▸ **Kutipan Sumber**:
===

Anjal Pun Belajar Mengaji di Selasar Pasar

PROBOLINGGO-PANTURA7.com, Bagi sebagian masyarakat, keberadaan anak jalanan (anjal) masih dipandang sebelah mata. Hal ini semakin memojokkan kehidupan para anjal yang memang kurang beruntung dari sisi sosial-ekonomi.

Tetapi di tengah pandangan miring itu, sebagian ajal di Kota Probolinggo ternyata masih mau belajar agama. Datanglah, Sabtu malam usai isya’ ke Pasar Gotong Royong, Kota Probolinggo.

Seperti yang tampak Sabtu malam (27/7) sekitar pukul 20.00, sejumlah anjal mulai anak-anak, remaja, laki-laki perempuan, tua muda tampak berkumpul di selasar pasar. Mereka membentangkan karpel di lantai sebuah selasar kosong.

Mereka kemudian duduk berkeliling, sebagian membawa mushaf Al Quran. Sebagian besar tampak memegang Iqra’, buku yang berisi tata cara membaca Al Quran.

Di bawah temaram lampu, tidak seberapa lama, seorang ustadz mengajak mereka membaca ta’awudz dilanjutkan Surat Al Fatihah bersama-sama.

Para perempuan semua mengenakan hijab (jilbab) termasuk bocah-bocah perempuan. Seorang pemuda bertato bercelana pendek berusaha membetulkan kopiah putih di kepalanya.

MUI Kota Probolinggo saat memberikan arahan kepada para anjal di Pasar Gotong Royong. (Foto : Ikhsan M)

Di sampingnya, seorang pemuda dengan tampilan sangar duduk bersila. Seluruh wajahnya berhias tato hitam, demikian juga badannya. Kian komplet kesangarannya dengan lubang besar di telinganya yang dijejali ring.

“Setiap Sabtu malam, beginilah suasana anak-anak punk, ada yang menyebut anak jalanan belajar mengaji dan belajar shalat,” kata Ahmad Sumedi, pembina para anjal itu.

Suasana selasar pasar semakin ramai karena malam itu sejumlah pengurus Majelis Ulama Indonesia (MUI) Kota Probolinggo bersilaturahim ke selasar pasar yang digunakan mengaji.

“Kami ingin bersilaturahim untuk menemui para anjal. Bagaimanapun, mereka juga bagian dari kita, sehingga perlu mendapatkan perhatian,” kata Ketua MUI Kota Probolinggo, KH Nizar Irsyad.

Kiai Nizar kemudian mendekati seorang perempuan yang memegang Iqra’. “Coba, Sampeyan baca Iqra’-nya,” ujarnya. Dengan lancar, perempuan bernama Andini itu melafalkan “a-ba-ta, sa-ja-ha, da-ra-ja…”

Baca Juga  Rumah Roboh, Sekeluarga Korban Gempa Mengungsi

Hal serupa ditunjukkan Riki, pemuda berpostur tinggi besar bertato pada wajah dan badannya.

“Alhamdulillah, meski berbadan sangar dengan tato dan tindik telinga, Mas Riki yang seperti Bima ini bisa membaca Iqra’,” kata KH Dr M. Sulthon, Ketua Komisi Dakwah MUI.

===

▸ **Data Mentah**:

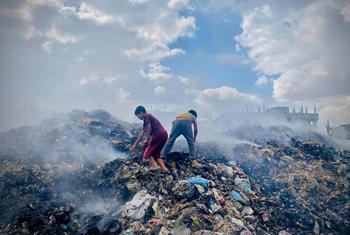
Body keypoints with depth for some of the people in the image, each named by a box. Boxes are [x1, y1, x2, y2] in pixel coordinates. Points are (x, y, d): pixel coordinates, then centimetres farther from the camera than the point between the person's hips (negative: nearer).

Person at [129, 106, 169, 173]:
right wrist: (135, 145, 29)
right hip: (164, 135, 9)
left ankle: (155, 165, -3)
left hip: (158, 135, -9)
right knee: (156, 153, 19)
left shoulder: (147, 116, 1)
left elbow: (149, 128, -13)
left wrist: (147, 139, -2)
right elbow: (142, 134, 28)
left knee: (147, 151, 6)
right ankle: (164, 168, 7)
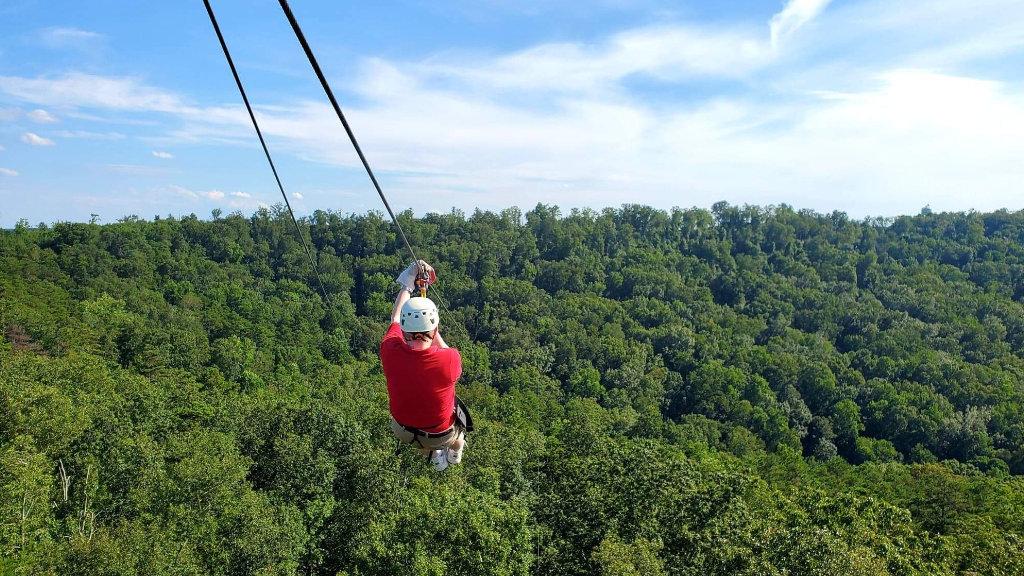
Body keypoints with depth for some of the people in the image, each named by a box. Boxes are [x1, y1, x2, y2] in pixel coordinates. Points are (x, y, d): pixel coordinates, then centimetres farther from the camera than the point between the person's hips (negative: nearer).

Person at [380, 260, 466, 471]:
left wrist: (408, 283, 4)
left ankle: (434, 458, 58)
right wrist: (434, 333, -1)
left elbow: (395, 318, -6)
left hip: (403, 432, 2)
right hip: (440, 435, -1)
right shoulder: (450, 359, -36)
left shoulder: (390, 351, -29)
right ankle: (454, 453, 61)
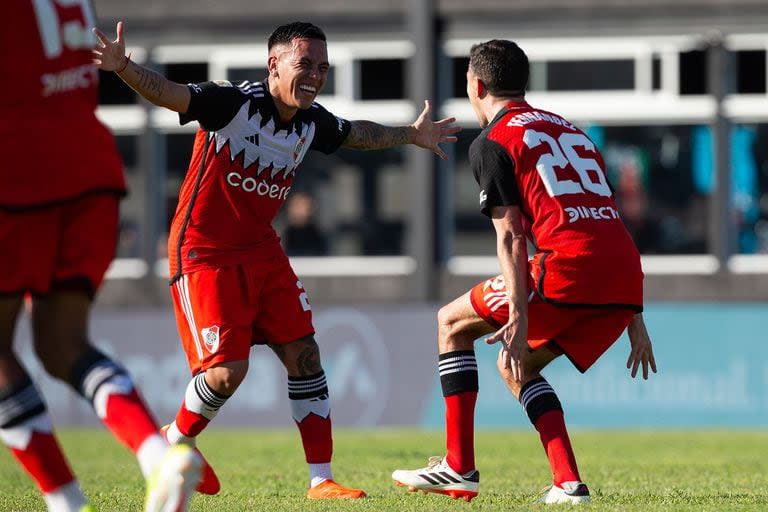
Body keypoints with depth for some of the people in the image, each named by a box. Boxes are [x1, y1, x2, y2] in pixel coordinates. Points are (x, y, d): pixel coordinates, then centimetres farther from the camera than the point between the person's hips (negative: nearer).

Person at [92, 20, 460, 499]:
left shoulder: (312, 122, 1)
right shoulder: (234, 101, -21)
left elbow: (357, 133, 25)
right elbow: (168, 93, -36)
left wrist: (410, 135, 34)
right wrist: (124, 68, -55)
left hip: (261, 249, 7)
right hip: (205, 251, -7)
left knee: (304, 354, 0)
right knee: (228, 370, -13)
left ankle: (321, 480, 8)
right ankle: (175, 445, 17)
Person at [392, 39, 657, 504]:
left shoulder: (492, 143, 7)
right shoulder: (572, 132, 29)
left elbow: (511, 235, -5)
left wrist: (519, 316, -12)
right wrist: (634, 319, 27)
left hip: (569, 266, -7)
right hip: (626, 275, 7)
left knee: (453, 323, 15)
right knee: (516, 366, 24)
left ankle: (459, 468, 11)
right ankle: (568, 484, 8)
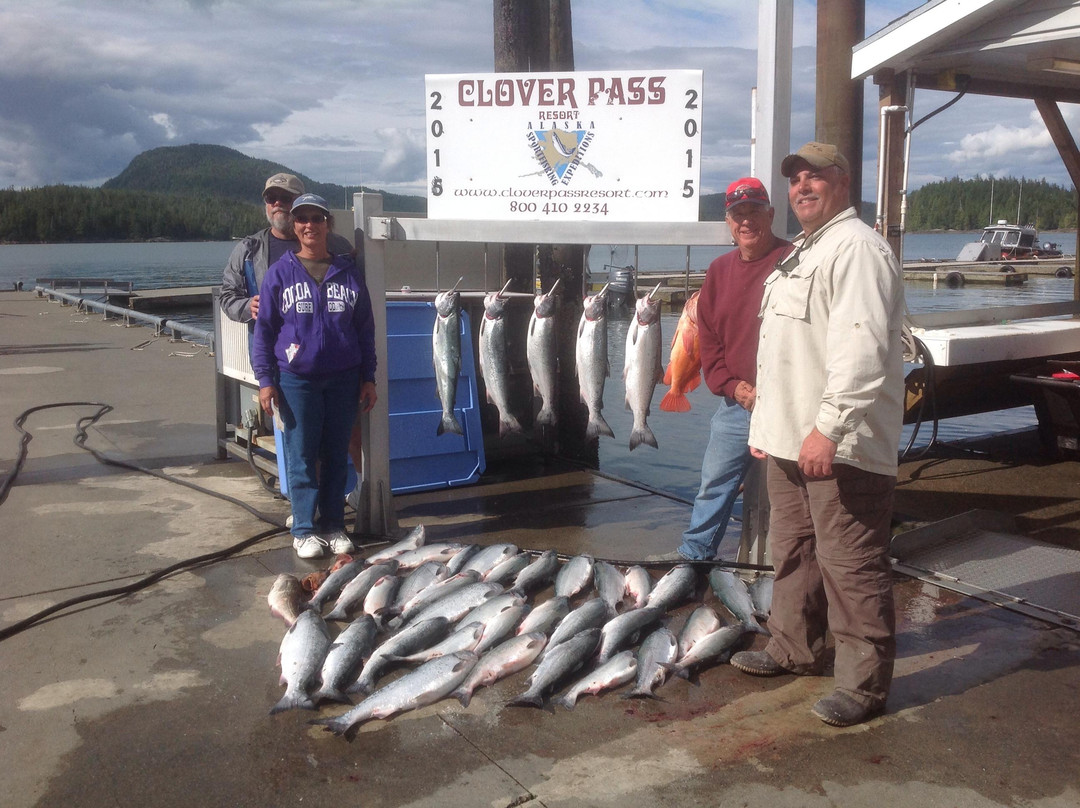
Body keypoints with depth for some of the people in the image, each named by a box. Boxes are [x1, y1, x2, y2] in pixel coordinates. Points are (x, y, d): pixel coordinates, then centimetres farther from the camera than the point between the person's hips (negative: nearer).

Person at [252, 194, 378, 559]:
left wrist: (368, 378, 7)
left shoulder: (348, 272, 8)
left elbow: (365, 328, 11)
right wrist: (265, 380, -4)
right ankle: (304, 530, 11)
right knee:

===

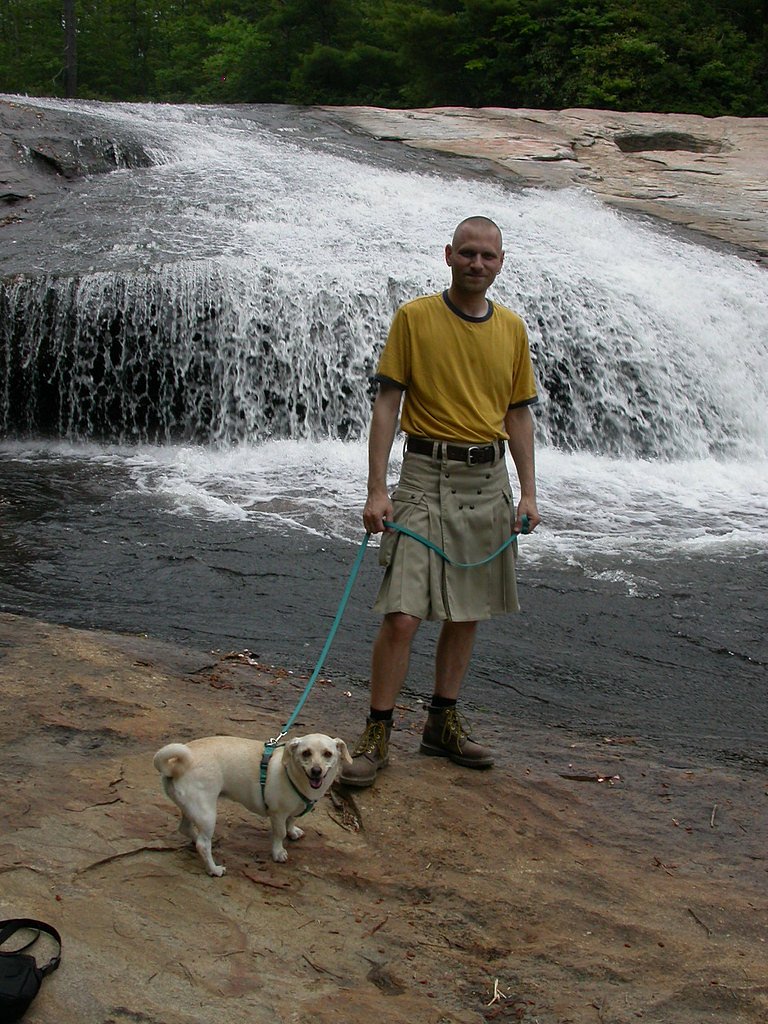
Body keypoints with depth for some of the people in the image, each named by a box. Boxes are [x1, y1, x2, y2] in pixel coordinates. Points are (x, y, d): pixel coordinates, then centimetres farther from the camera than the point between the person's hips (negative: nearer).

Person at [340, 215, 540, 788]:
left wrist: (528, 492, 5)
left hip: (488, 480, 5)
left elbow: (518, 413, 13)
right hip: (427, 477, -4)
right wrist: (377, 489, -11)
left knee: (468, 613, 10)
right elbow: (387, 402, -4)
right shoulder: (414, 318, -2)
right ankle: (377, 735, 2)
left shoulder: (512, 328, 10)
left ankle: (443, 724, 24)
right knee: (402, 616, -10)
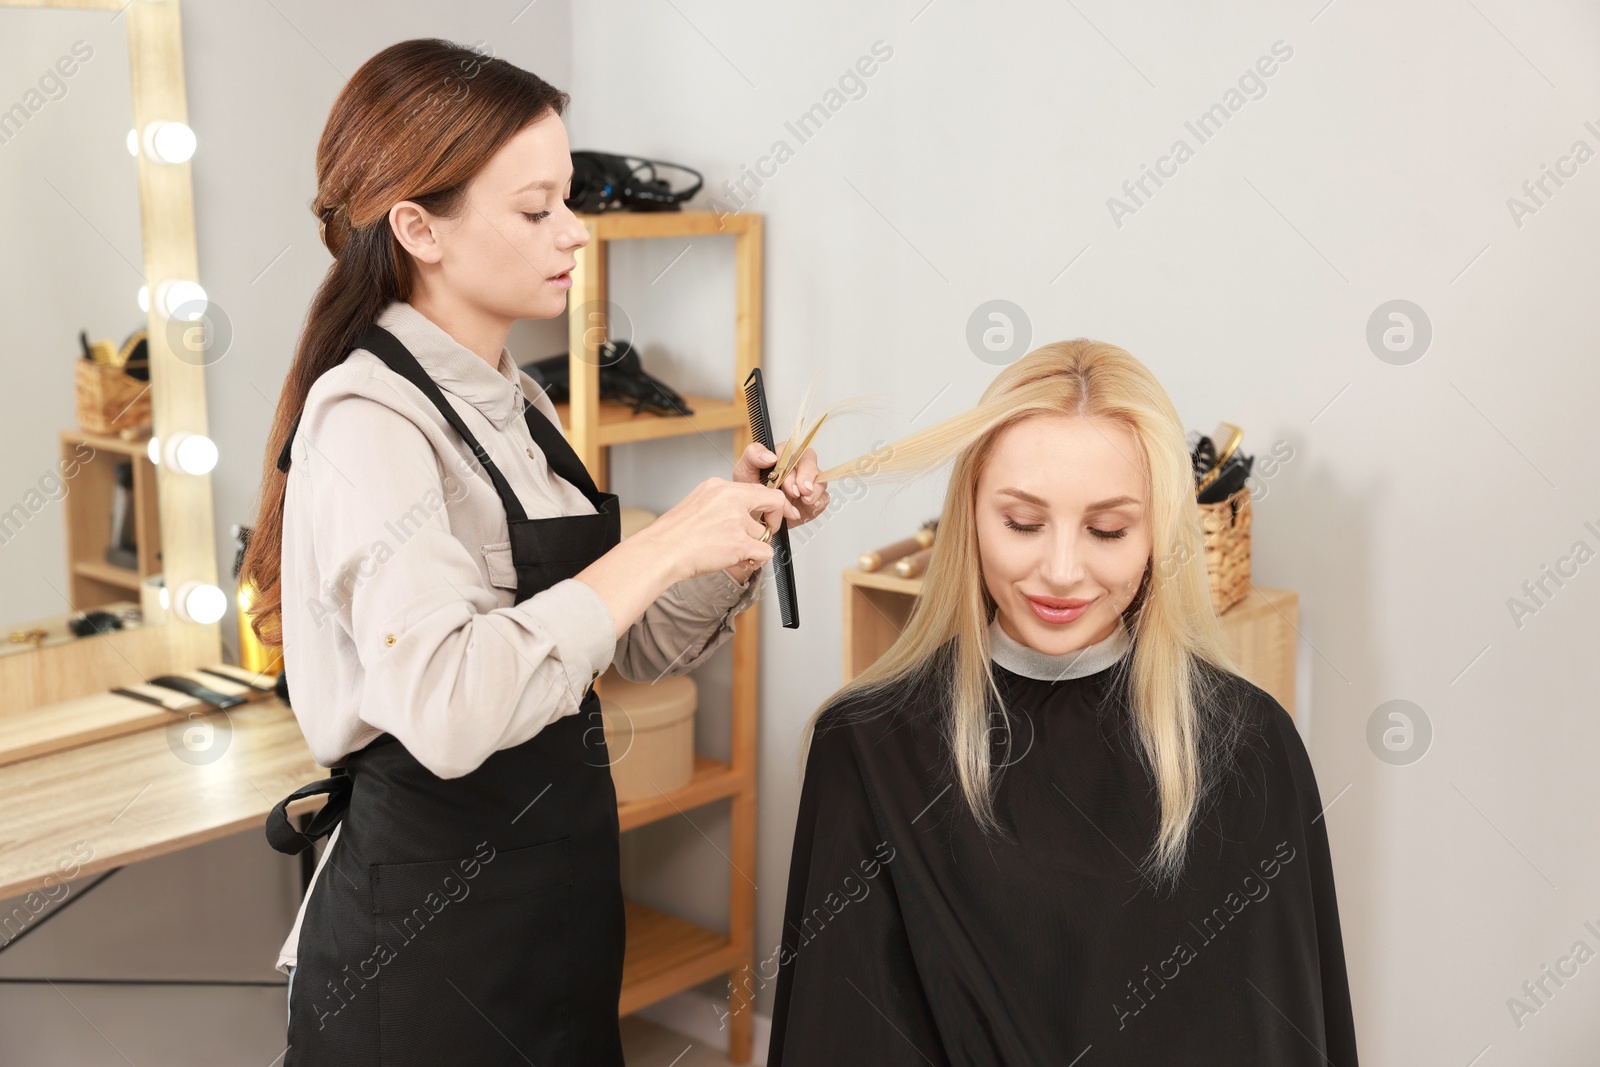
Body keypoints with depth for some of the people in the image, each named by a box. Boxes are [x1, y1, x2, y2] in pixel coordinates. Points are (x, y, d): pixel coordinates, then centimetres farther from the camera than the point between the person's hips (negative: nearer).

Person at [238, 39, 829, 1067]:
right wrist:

===

▸ **Permintaan Kerja A**:
Menurut kutipan sumber, sekitar pukul berapa para anjal terlihat berkumpul di selasar pasar pada Sabtu malam (27/7)?
▸ **Permintaan Kerja B**:
Siapa saja orang dalam kutipan sumber yang ucapannya ditandai dengan kata "kata" atau "ujarnya"? Sebutkan semuanya.
▸ **Permintaan Kerja C**:
Salin ulang bagian kutipan sumber tanpa mengubah apa pun. Mulailah dari kata-kata yang memuat "Suasana selasar pasar", lalu berhenti setelah "Komisi Dakwah MUI.".

▸ **Ruang Jawaban A**:
Sekitar pukul 20.00.

▸ **Ruang Jawaban B**:
- Ahmad Sumedi
- KH Nizar Irsyad
- KH Dr M. Sulthon

▸ **Ruang Jawaban C**:
Suasana selasar pasar semakin ramai karena malam itu sejumlah pengurus Majelis Ulama Indonesia (MUI) Kota Probolinggo bersilaturahim ke selasar pasar yang digunakan mengaji.

“Kami ingin bersilaturahim untuk menemui para anjal. Bagaimanapun, mereka juga bagian dari kita, sehingga perlu mendapatkan perhatian,” kata Ketua MUI Kota Probolinggo, KH Nizar Irsyad.

Kiai Nizar kemudian mendekati seorang perempuan yang memegang Iqra’. “Coba, Sampeyan baca Iqra’-nya,” ujarnya. Dengan lancar, perempuan bernama Andini itu melafalkan “a-ba-ta, sa-ja-ha, da-ra-ja…”

Baca Juga  Rumah Roboh, Sekeluarga Korban Gempa Mengungsi

Hal serupa ditunjukkan Riki, pemuda berpostur tinggi besar bertato pada wajah dan badannya.

“Alhamdulillah, meski berbadan sangar dengan tato dan tindik telinga, Mas Riki yang seperti Bima ini bisa membaca Iqra’,” kata KH Dr M. Sulthon, Ketua Komisi Dakwah MUI.